Prime Minister Benjamin Netanyahu will easily retain power, but center-left parties are narrowing the gap in total potential Knesset representation, a Walla poll released Tuesday showed.

According to the data, the right-wing parties, led by Likud-Beytenu, will win 47 seats and center-left 46, while the ultra-Orthodox factions will garner 16 seats and Arab parties 11.

A ruling right-wing plus religious coalition would total 63 seats, while the center-left plus Arab parties would add up to 57, giving Netanyahu only a slim mandate.

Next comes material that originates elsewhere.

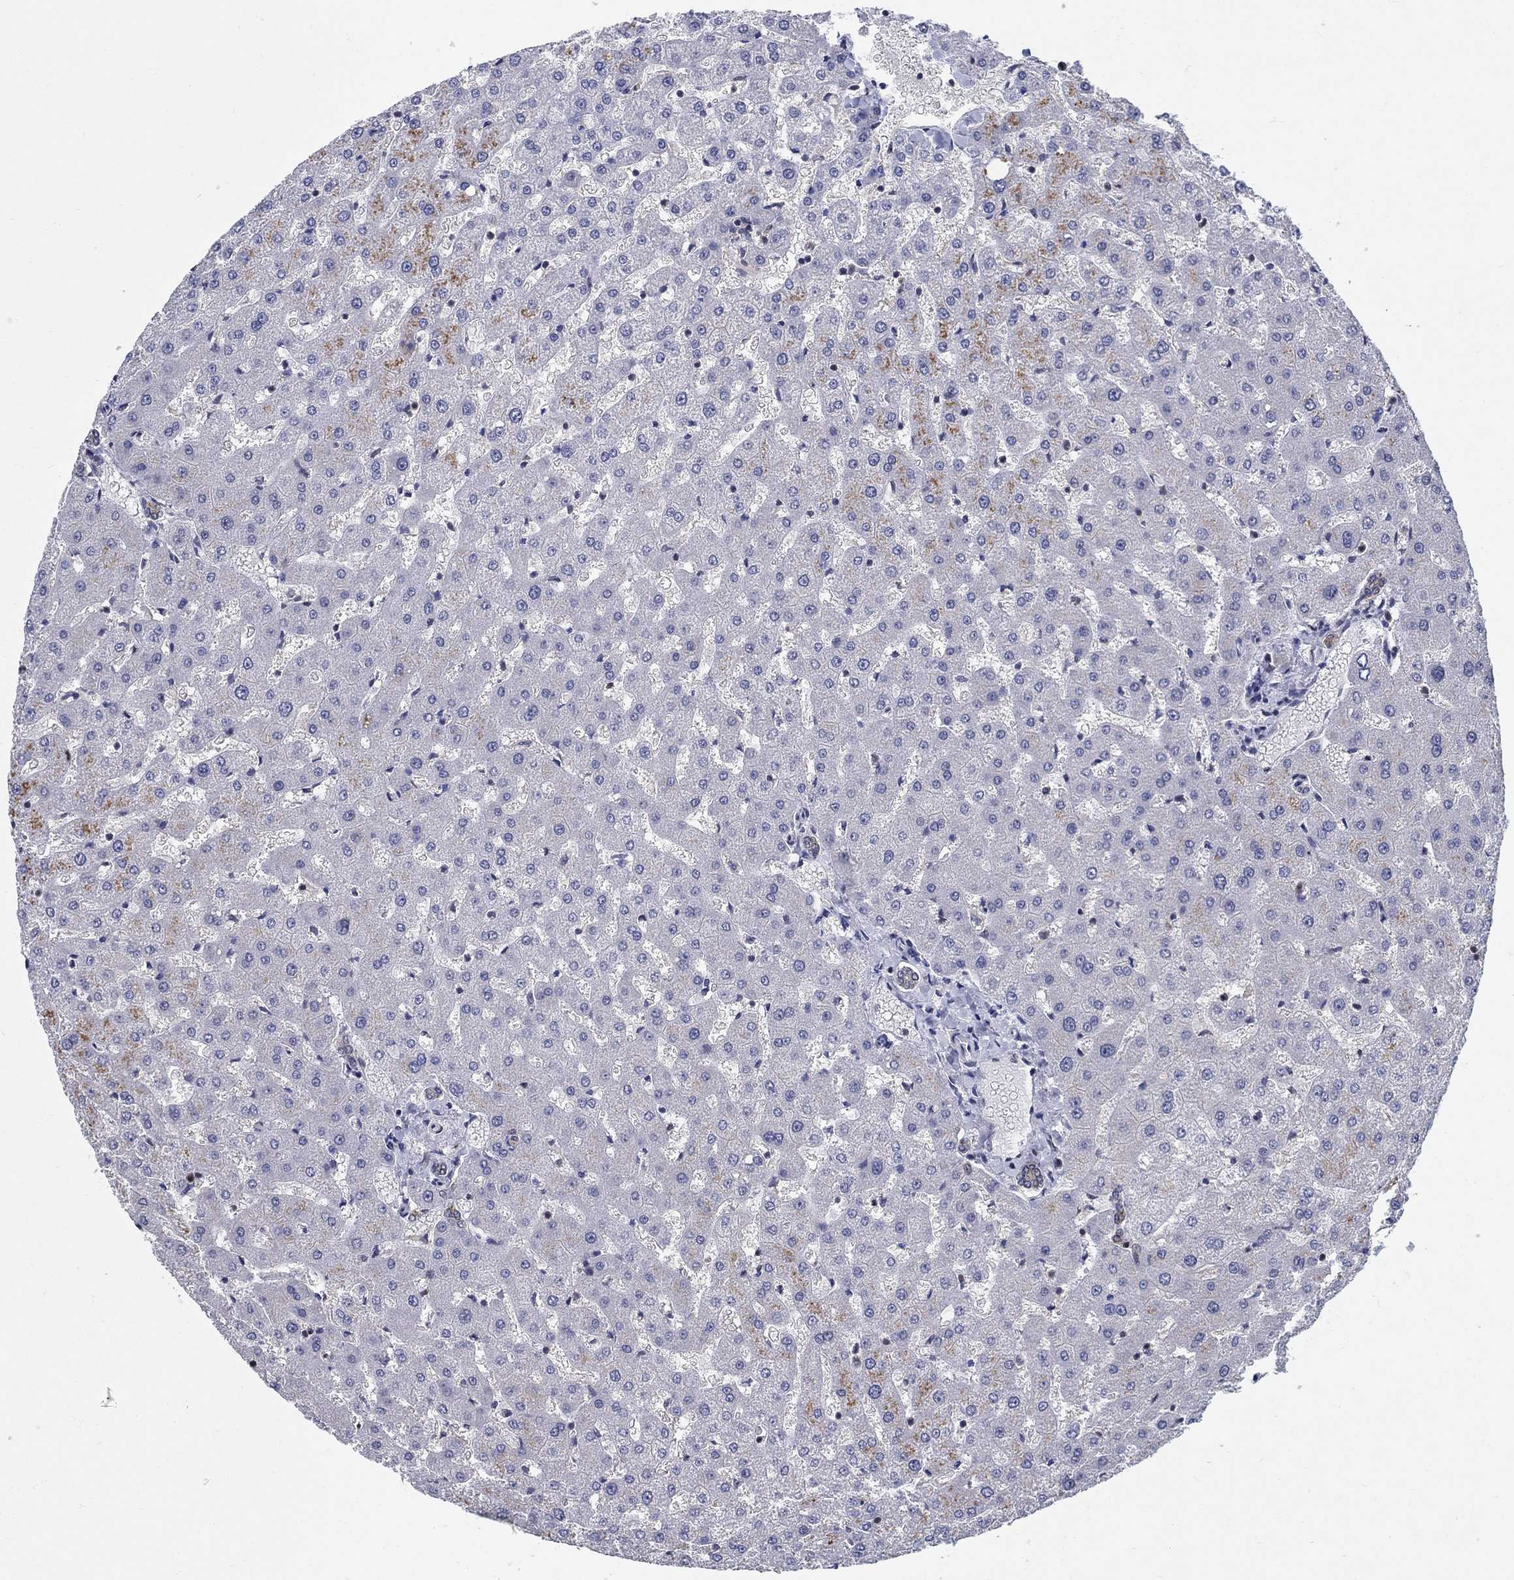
{"staining": {"intensity": "negative", "quantity": "none", "location": "none"}, "tissue": "liver", "cell_type": "Cholangiocytes", "image_type": "normal", "snomed": [{"axis": "morphology", "description": "Normal tissue, NOS"}, {"axis": "topography", "description": "Liver"}], "caption": "DAB immunohistochemical staining of normal human liver reveals no significant expression in cholangiocytes.", "gene": "CENPE", "patient": {"sex": "female", "age": 50}}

The poll showed the joint Likud-Yisrael Beytenu list holding steady at 38 seats, along with 11 for Shas and nine for the right-wing Jewish Home party. Labor dropped slightly to 17 seats, from the 20 predicted in a Channel 10 poll last week, while new center-left parties Hatnua and Yesh Atid are projected to score 11 apiece, up from a Haaretz poll on Monday that showed them getting nine and six respectively.

Results for other parties were: Kadima, four; United Torah Judaism, five; Meretz, three; United Arab List, five; Hadash, three, and Balad, three.

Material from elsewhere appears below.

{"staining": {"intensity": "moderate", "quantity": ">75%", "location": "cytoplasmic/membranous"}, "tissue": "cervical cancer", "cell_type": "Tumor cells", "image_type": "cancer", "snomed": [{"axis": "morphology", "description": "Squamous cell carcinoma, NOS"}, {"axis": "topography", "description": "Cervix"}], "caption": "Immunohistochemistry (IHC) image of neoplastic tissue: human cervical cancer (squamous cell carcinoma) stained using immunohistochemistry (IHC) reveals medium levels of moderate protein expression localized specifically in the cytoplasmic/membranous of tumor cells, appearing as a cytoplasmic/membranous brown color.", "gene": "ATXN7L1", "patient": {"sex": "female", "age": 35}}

Haim Amsalem’s fledgling Am Shalem party, a breakaway from Shas, did not receive any mandates. It had been expected to just clear the threshold to enter the Knesset. The Monday Haaretz poll gave Am Shalem three seats.

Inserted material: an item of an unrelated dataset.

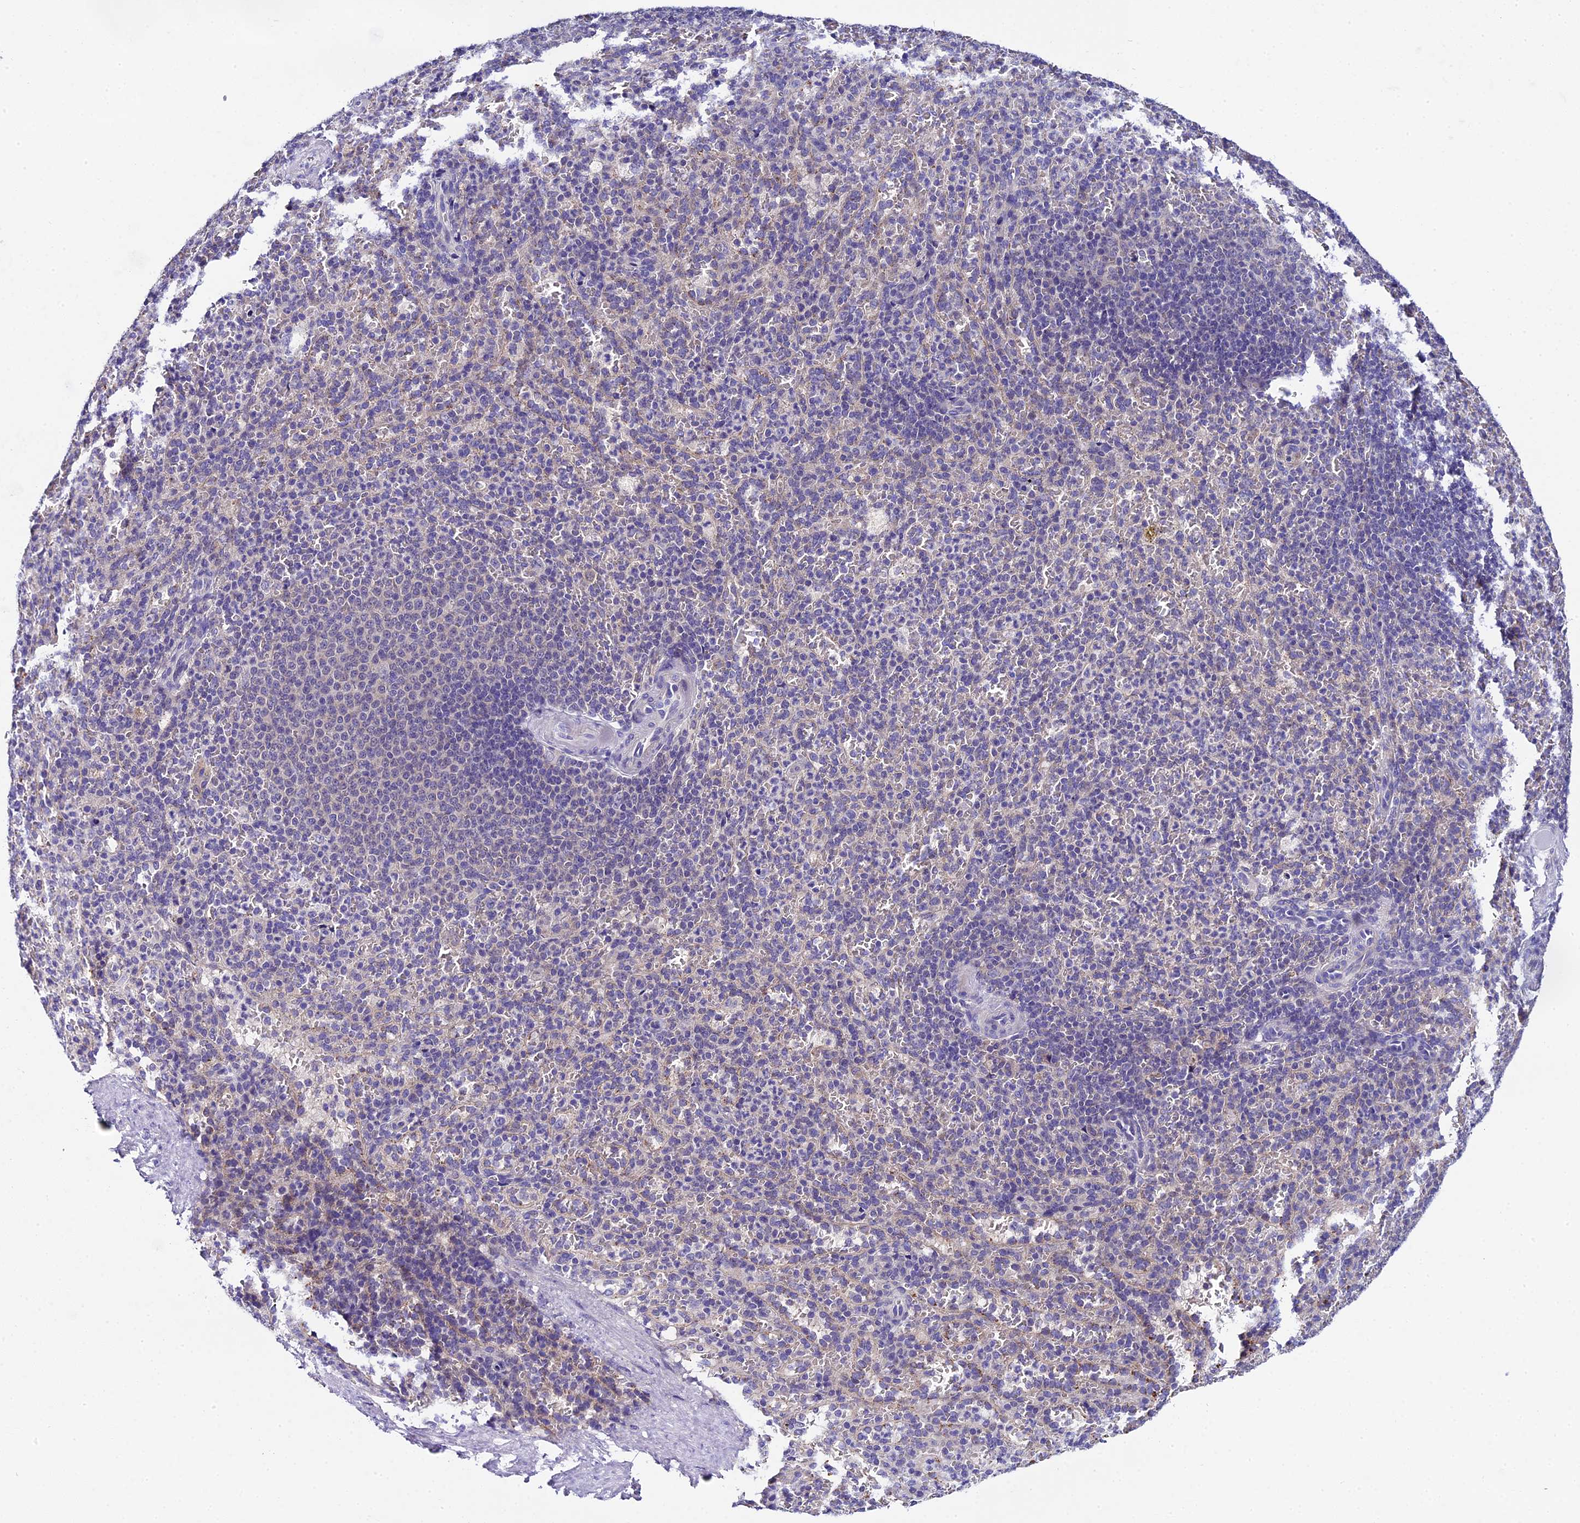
{"staining": {"intensity": "negative", "quantity": "none", "location": "none"}, "tissue": "spleen", "cell_type": "Cells in red pulp", "image_type": "normal", "snomed": [{"axis": "morphology", "description": "Normal tissue, NOS"}, {"axis": "topography", "description": "Spleen"}], "caption": "There is no significant positivity in cells in red pulp of spleen. The staining is performed using DAB (3,3'-diaminobenzidine) brown chromogen with nuclei counter-stained in using hematoxylin.", "gene": "ENKD1", "patient": {"sex": "female", "age": 21}}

On Tuesday, Maariv reported that several Hatnua candidates who had defected from Kadima were disappointed at being placed relatively low on the list for Tzipi Livni’s new party. One disgruntled candidate reportedly complained that “she threw us to the wolves” after accepting the campaign finance money they brought to the new party because of their current Knesset seats.